If we’re conditioning on getting an unaligned ASI, and humans are still trying to produce a friendly competitor, this seems highly likely to result in being squished. In that scenario, we’d already be conditioning on having been able to build a first AGI, so a second becomes highly probable.
The most plausible versions to me entail behaviors that either don’t look like they’re considering the presence of humans (because they don’t need to) and result in everyone dying, or are optimally exploiting the presence of humans via short-term persuasion and then repurposing humans for acausal trade scenarios or discarding them. It does seem fair to doubt we’d be given an opportunity to build a competitor, but humanity in a condition where it is unable to build AI for reasons other than foresight seems overwhelmingly likely to entail doom.
While we could be surprised by the outcome, and possibly for reasons you’ve mentioned, it still seems most probable that (given an unaligned capable AI) very capable grabbing of resources in ways that kill humans would occur, and that many rationalists are mostly working from the right model there.
I agree with most of this.
I would be modestly surprised, but not very surprised, if an A.G.I. could cause build a Dyson sphere causing the sun to be dimmed by >20% in less than a couple decades (I think a few percent isn’t enough to cause crop failure), but within a century is plausible to me.

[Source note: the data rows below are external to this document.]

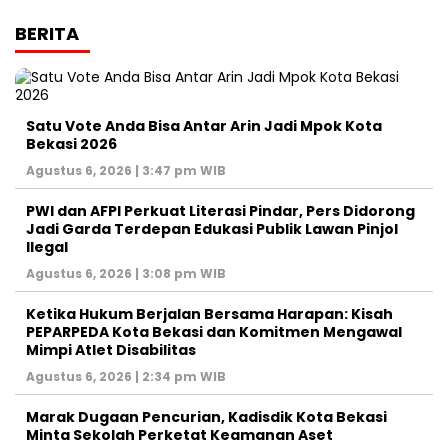
BERITA
Satu Vote Anda Bisa Antar Arin Jadi Mpok Kota
Bekasi 2026
Agustus 6, 2026 | 3:47 pm WIB
PWI dan AFPI Perkuat Literasi Pindar, Pers Didorong
Jadi Garda Terdepan Edukasi Publik Lawan Pinjol
Ilegal
Agustus 6, 2026 | 3:08 pm WIB
Ketika Hukum Berjalan Bersama Harapan: Kisah
PEPARPEDA Kota Bekasi dan Komitmen Mengawal
Mimpi Atlet Disabilitas
Agustus 6, 2026 | 2:34 pm WIB
‎Marak Dugaan Pencurian, Kadisdik Kota Bekasi
Minta Sekolah Perketat Keamanan Aset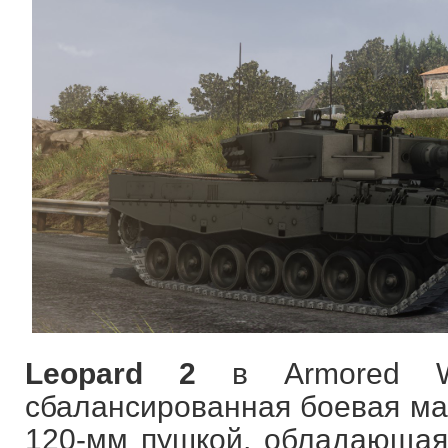
Leopard 2
в Armored Wa
сбалансированная боевая м
120-мм пушкой, обладающа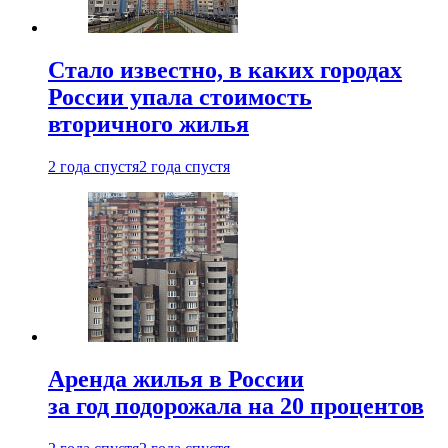
Стало известно, в каких городах
России упала стоимость
вторичного жилья
2 года спустя
2 года спустя
Аренда жилья в России
за год подорожала на 20 процентов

I don’t think we would be squashed for our potential to build a competitor. I think that a competitor would no longer be a serious threat once an A.G.I. seized all available compute.
I give a little more credence to various “unknown unknowns” about the laws of physics and the priorities of superintelligences implying that an A.G.I. would no longer care to exploit the resources we need.
Overall rationalists are right to worry about being killed by A.G.I.